Since I’m actively trying to get to my goal weight, I’m regularly weighing in again. I’ve chosen Wednesday as my weigh-in day. (In case you’re wondering, yes, I chose Wednesday solely for alliteration purposes. Weigh-In Wednesday just has such a nice ring to it.) Right now I’m going to go with weekly weigh-ins though I’ll alter as I see fit in the future.
I’ve lost 4 pounds since “starting over” last Thursday. I didn’t actually post my starting weight, but it was 166. This morning I weighed in at 162. I’m sure this is at least partially, if not all, water weight/ bloat, but I’ll take it either way. Having my first “official” weigh-in in quite some time really got my thinking about the love/ hate relationship people have with the scale, and my own relationship with the scale. What is most interesting to me is the way my relationship with the scale had changed over time.
Worth Your Weight?
I’ve never been one that’s been tied to a scale, letting my weight define me. Even at my biggest, I had a mostly positive body image. I rarely weighed myself; in fact, I didn’t even own a scale until August of last year. My parent’s had one in their bathroom which occasionally I would step on out of curiosity. When I moved out in January ‘09, my roommate had a scale, but she kept it in her bedroom. I weighed in weekly on the scale at the gym. That was it. When I bought my condo I decided I needed a scale. It’s interesting how just owning a scale and keeping it in view can totally change (warp) your relationship with the scale.

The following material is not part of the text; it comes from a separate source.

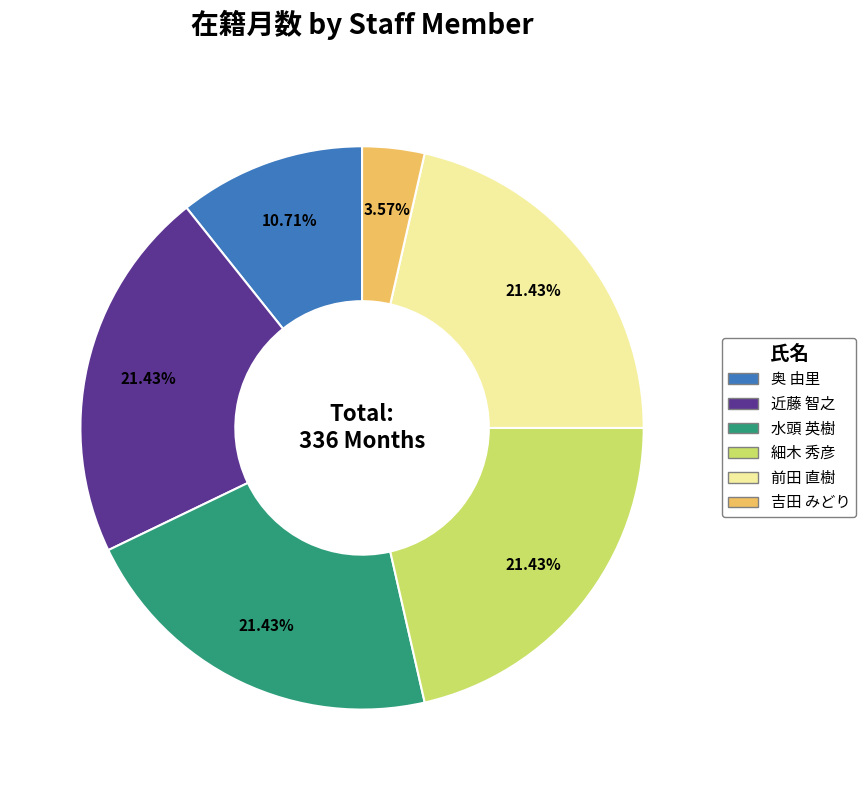

Between 水頭 英樹 and 奥 由里, which is larger?

水頭 英樹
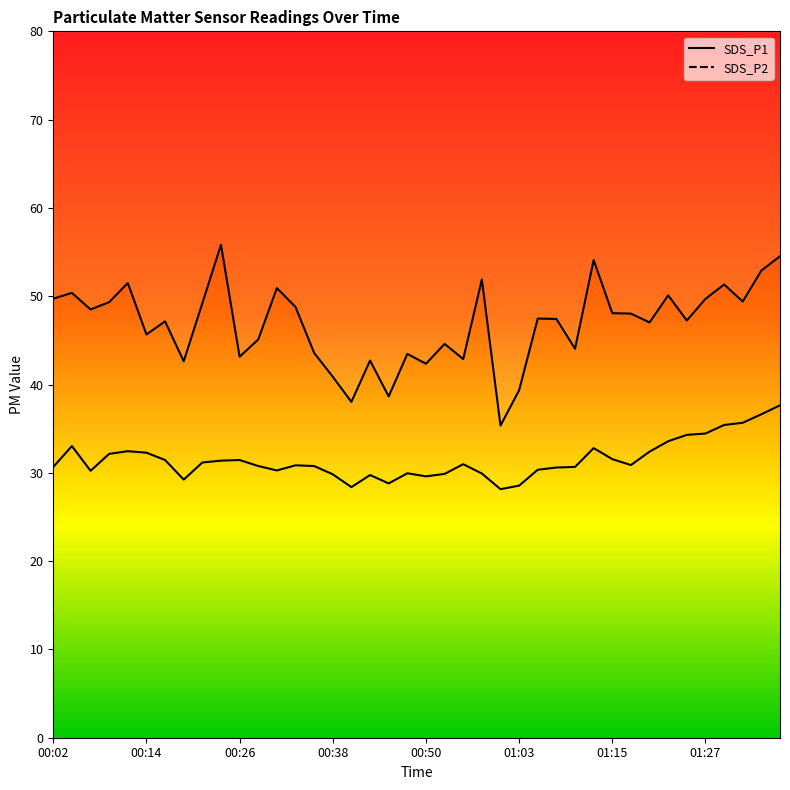

What is the approximate value of SDS_P2 at 00:28?

30.8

At first, it was no big. I still did my weekly weigh-ins, but after some time, I found myself jumping on daily to check my progress. All it took was the scale lying on my bathroom floor staring at my to turn me from the girl who doesn’t see the need to own a scale to the girl who obsessively weighs herself. Thankfully, it never got to the point where I was allowing the scale to make or break me. I can see how it easily could progress to that point however so I am nixing this scale obsession right now.
Three ways to beat the scale obsession:
- Take measurements other than weight: Just because the number on the scale isn’t going down does not mean you aren’t loosing inches. The way your clothes fit (not the size, the actual fit) is another great way to “measure” yourself.
- Assess other indicators of wellness: How well are you sleeping? How are your energy levels throughout the day? How are your energy levels during work-outs? How does your body feel – strong, bloated, soft, fit?
- Get the scale out of sight and out of mind: The scale can’t tempt you if it can’t find you.
- Remind yourself you are beautiful regardless of your weight or size: Visit Operation Beautiful regularly and post your own notes too (Sometimes reminding others they are beautiful is a great reminder for yourself.), or commit yourself to being Size Healthy.
Strategy number 3 is what I will be employing. I’m already very good at the first two strategies. I decided I needed to get serious with my weight loss again when my pants started feeling snug. I was also starting to feel physically icky. I felt bloated almost all the time, and I could tell I was loosing some strength. For me, the obsession with weighing-in definitely comes from the presence of the scale. Tonight when I get home, the scale is going in the hall closet. It will get to come out and play on Wednesday mornings only.
As you can probably guess, I had another omelet with fruit and PB toast for breakfast this morning. I did switch it up and have mango instead of strawberries. (I was out of strawberries anyway.) Here’s breakfast in all it’s déjà vu-y goodness:
Calories: about 400
My morning snack was a portion of the new Apple Crunch muffin from Panera. I saw it on display when I went on Monday, and definitely wanted to try it at some point. I’m a sucker for muffins – especially those of the blueberry or apple cinnamon variety. One of these muffins was hanging out in the work kitchen from an underwriter visit so I decided to indulge. Muffins in general aren’t that nutritious so I cut myself about 1/3 of it and went back to my desk to look up the nutrition info before consuming.
Now this muffin is, as expected, a nutritional nightmare.
- 450 cal
- 12g fat
- 3g saturated fat
- 60mg cholesterol
- 340mg sodium
- 80g carbohydrates
- 2g fiber
- 49g sugar
- 7g protein
However, nutrition stats aside, this muffin was damn good. It was definitely a holy yum, sinful indulgence moment. It was super moist and had giant chunks of real apple in it. I’m definitely going to need to make a healthy lifestyle- friendly version of this muffin in the very near future. Since I only ate about 1/3 of the muffin, I limited my calorie intake to about 150.
Lunch today was left over quiche and some cantaloupe. The quiche, while still yummy, was incredibly unappealing from a visual standpoint so I didn’t even bother to take a photo. Trust me when I say a photo would have been a total turn off. Lunch came in around 260 calories.
I was struck with a craving for Reese’s this afternoon so I ate two miniature Reese’s cups (110 calories) as an afternoon snack. Not the greatest snack choice, but it was what I wanted.